The free version does a lot more than you'd think, it's a complete home audio solution.

JonGreen's picture

A little late to the table(!), but thanks for an excellent, well-balanced review.

I was the systems architect of the Imerge SoundServer, which was rebadged (with some enhancements) as Linn's Kivor. I also designed the XiVA-Link communications protocol, and worked with Linn's Alan Clark (designer of the iconic Sondek CD12) on the S/PDIF hardware and drivers: Alan did most of the hardware work; I assisted in some of the FPGA firmware, and write the drivers.

I can confirm the accuracy of just about everything reported here. During 2000, both SoundServer and Kivor were going through a series of rapid evolutions. Towards the end of 2001, the products were settling down.

I'm a little surprised that they were reported as being MP3-only, though. One of the key selling points for audiophiles was that both products were able to rip and play uncompressed audio. This is why SoundServer (and, I believe, Kivor) came with up to 1.1 TB of storage - a massive amount at the time - configured as eleven 100 GB drives.
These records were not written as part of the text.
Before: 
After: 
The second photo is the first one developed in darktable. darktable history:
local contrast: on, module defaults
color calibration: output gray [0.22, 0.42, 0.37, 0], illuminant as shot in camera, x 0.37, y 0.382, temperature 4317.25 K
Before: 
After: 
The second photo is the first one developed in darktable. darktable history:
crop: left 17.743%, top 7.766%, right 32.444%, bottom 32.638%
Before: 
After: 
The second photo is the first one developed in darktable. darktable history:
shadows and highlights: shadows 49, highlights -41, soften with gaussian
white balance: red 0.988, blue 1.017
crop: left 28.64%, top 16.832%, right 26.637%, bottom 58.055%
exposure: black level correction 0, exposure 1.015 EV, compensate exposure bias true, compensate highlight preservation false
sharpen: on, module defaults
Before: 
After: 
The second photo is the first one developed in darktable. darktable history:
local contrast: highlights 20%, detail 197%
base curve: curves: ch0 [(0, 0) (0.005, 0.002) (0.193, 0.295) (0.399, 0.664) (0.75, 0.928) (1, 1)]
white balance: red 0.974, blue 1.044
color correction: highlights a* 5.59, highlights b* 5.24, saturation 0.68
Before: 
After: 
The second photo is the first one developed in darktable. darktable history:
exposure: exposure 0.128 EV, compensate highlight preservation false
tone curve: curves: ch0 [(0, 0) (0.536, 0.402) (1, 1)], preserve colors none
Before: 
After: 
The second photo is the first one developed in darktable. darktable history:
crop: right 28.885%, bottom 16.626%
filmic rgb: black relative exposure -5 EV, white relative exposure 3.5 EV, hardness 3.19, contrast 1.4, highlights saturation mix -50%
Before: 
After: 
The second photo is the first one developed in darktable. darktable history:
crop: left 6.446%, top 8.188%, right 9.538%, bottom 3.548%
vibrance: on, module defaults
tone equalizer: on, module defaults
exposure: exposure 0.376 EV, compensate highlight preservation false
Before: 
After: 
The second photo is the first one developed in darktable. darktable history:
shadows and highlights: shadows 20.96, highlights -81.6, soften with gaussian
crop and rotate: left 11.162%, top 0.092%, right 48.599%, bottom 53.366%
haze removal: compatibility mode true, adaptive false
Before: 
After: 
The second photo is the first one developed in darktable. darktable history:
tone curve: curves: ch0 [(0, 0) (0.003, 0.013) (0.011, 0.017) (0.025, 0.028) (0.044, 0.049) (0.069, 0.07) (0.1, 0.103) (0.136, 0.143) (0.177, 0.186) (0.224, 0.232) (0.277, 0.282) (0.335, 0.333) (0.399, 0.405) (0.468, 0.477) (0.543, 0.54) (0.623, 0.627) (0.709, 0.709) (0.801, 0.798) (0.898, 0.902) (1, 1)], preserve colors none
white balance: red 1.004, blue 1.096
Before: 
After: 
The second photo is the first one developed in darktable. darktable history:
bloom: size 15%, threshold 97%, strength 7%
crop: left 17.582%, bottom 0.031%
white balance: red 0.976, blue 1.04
It ran hot and heavy (and, yes, a bit noisy), but had enough elbow room to accommodate a lot of raw audio.

It was true that we only had one genre allocated to a track or album. This was partly because of the limited information we received from Gracenote. I always felt that having more than one genre per item in the database would be a good thing, but I was over-ruled. Apart from anything else, it would have made genre-based searches substantially slower, for a bunch of technical reasons it's not worth going into here. I think that if we'd done it today, we'd have used a noSQL database such as MongoDB or Couchbase, so we could have had the flexibility to enhance with additional fields such as user-assigned genres or arbitrary tags.

Anyway, thanks again. Great memories, revisiting that part of my career!